**Work order**:
Copy the data exactly; pictures stay out of the copy.

**Supplied information**:
= Beginning of Section =

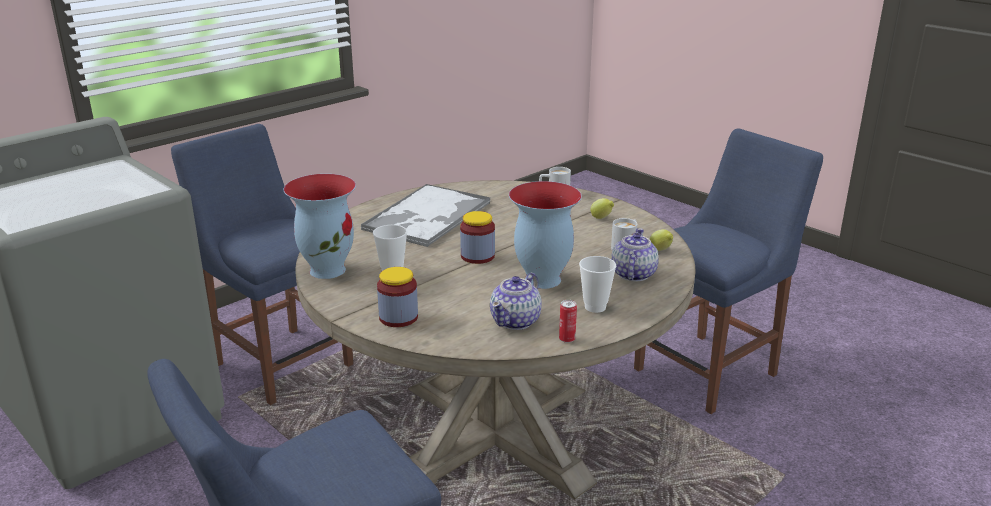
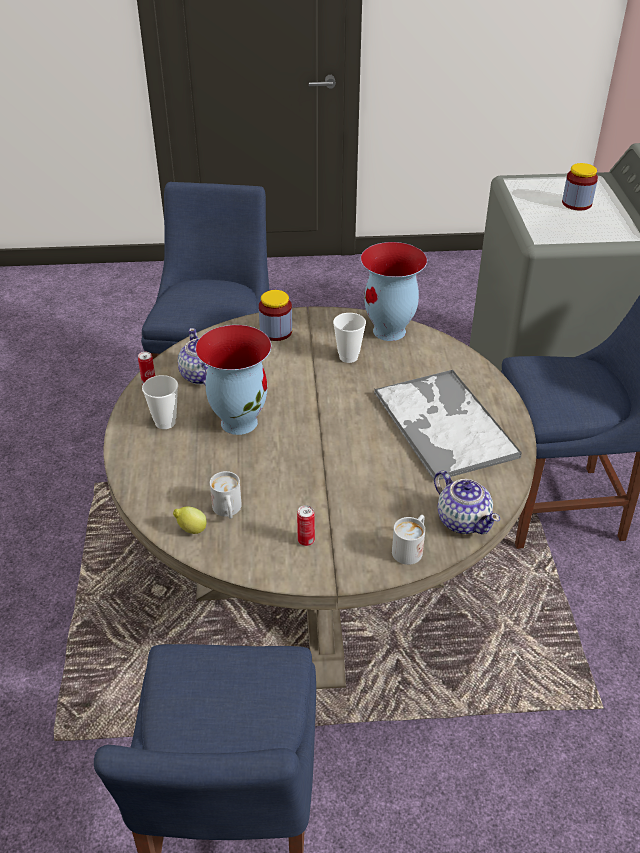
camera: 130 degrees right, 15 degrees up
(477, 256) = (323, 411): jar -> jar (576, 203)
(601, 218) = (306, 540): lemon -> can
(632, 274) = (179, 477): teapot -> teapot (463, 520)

= End of Section =

**Solution to the problem**:
camera: 130 degrees right, 15 degrees up
(477, 256) = (323, 411): jar -> jar (576, 203)
(601, 218) = (306, 540): lemon -> can
(632, 274) = (179, 477): teapot -> teapot (463, 520)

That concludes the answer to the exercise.